Pattern Recognition Receptors (PRRs)
Most PRRs are found in our immune cells. However, other cells at the interface with the external environment, like epithelial cells, also express some PRRs. The PRR expressing cells expose their PRRs at all times regardless of their life cycle and also express many different types of PRRs with differing PAMP specificities. The different types of PRRs also locate to sites on the cell surface or within the cell where their specific PAMPs are most likely found. The importance of the location of our PRRs is the main focus of the following pages. However, all the above PRRs features help maximise detection of invading pathogens.
In the graphic below (click link to activate zoom) you can see four different types of PRRs. The Toll-like receptors (TLRs), C-type lectin receptors (CLRs), the RIG-like receptors (RLR) and NOD-like receptors (NLR). Notice how TLRs and CLRs are associated with a membrane.

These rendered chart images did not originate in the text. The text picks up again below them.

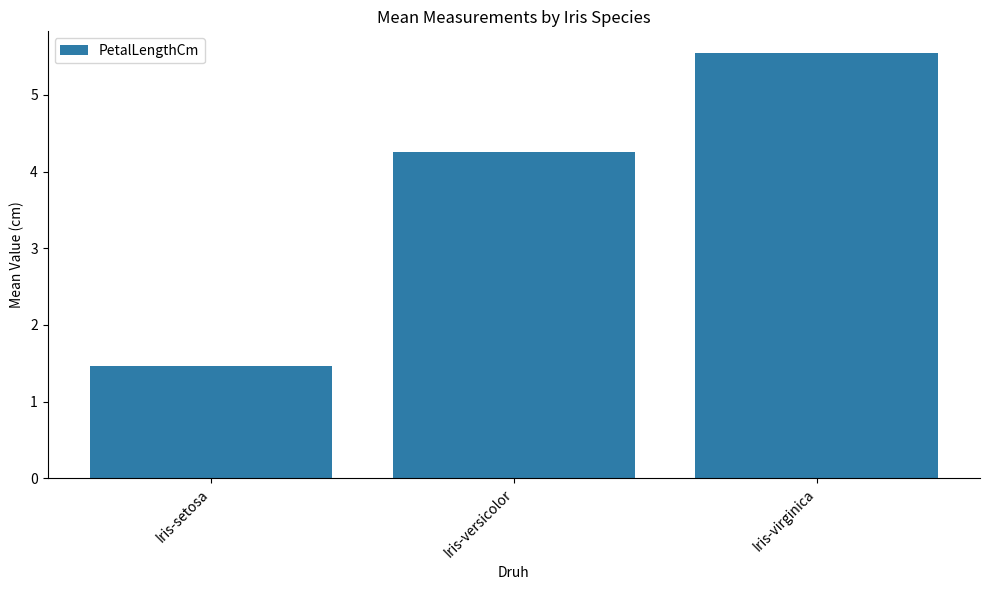

What is the difference between the values at Iris-virginica and Iris-versicolor?

1.3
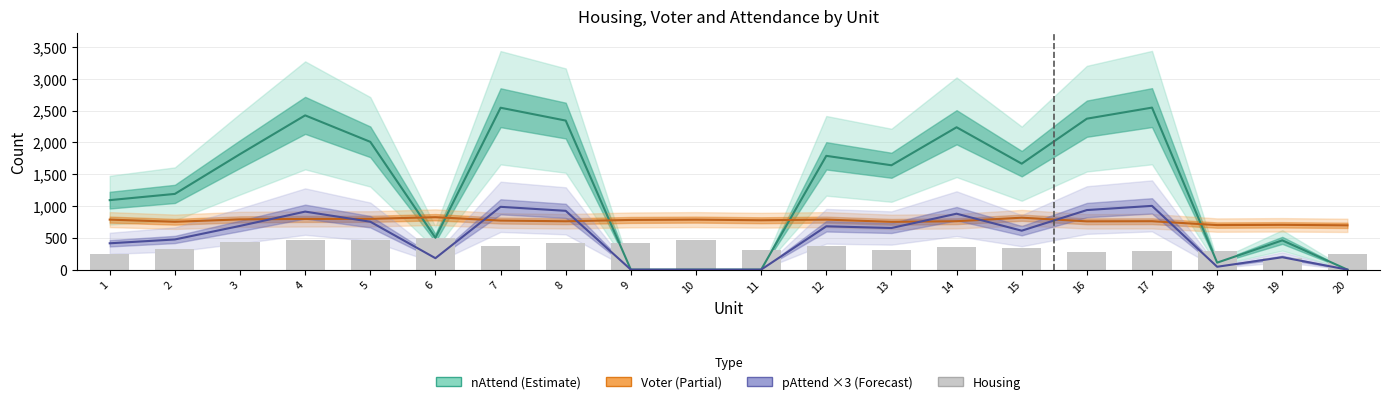

The chart shows a value of 414 at 9. True or false?

True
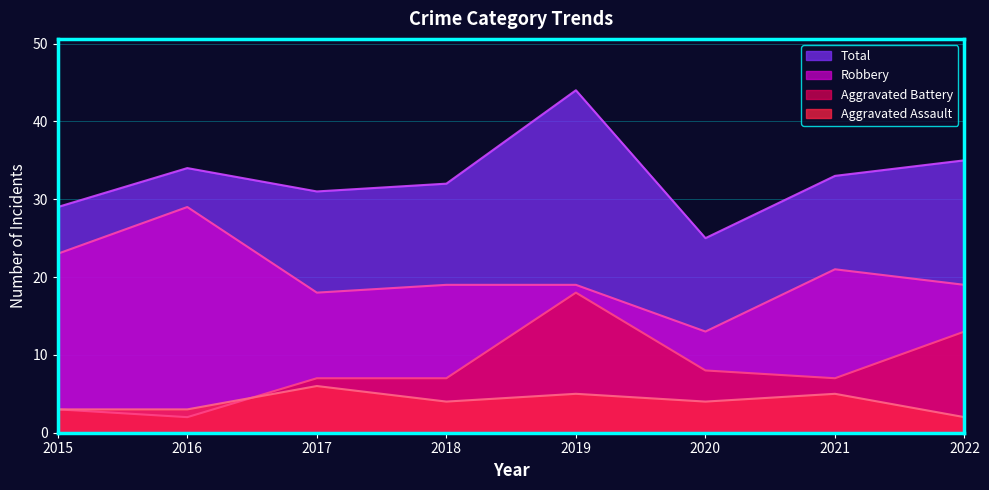

True or false: Aggravated Battery has more than 0 interior local peaks.

True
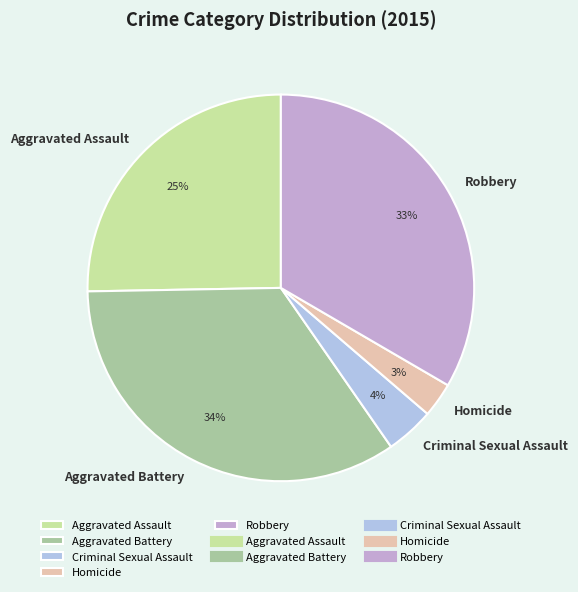

How many slices are in this pie chart?

5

TLRs and CLRs have a PAMP detecting part facing the extracellular environment and a signalling part in the cytosol. CLRs contain a lectin domain specialised in binding carbohydrates. CLRs, like Dectin-1, are thereby excellent in recognising microbial glycoproteins, like fungal β(1,3)-glucans. TLRs on the other hand are built to bind a huge variety of PAMP structures including carbohydrates, lipids and nucleic acids.
Why do you think there are TLRs with a PAMP detecting part inside the endosome? You can find the answer is this video clip. While watching this clip, also try to locate the RLRs and NLRs and think of why they are found where they are. This video should also help you answer the DNA question from the previous page, if you think of where mammalian cells store their DNA.
So how do PRRs actually help destroying pathogens? Well, in the video you saw how recognition of a PAMP by a PRR resulted in transcription of genes. The narrator mentioned that activation of NLRs and RLRs leads the production of type I interferons. Signalling from TLRs also result in gene transcription, this time leading to the production of pro-inflammatory cytokines like TNF-α and IL-1β. All these so called cytokines affect surrounding cells leading to the inflammatory response and the destruction of pathogens. Signalling from CLRs can in addition lead to instant removal of the pathogen by the cell itself via phagocytosis.
We have now seen how PRRs quickly can detect and start the elimination of pathogens. But PRRs not only bind PAMPs but some also bind self molecules. To stop unwanted immune responses to "self", the cells have had to carefully segregate these PRRs from their potential self triggers, as you saw with the DNA detecting PRRs that are kept away from the DNA stored in the nucleus. But these self reactive PRRs are not just a nuance but also crucially important controllers of immune responses that will be discussed in the next section on "Danger Signals".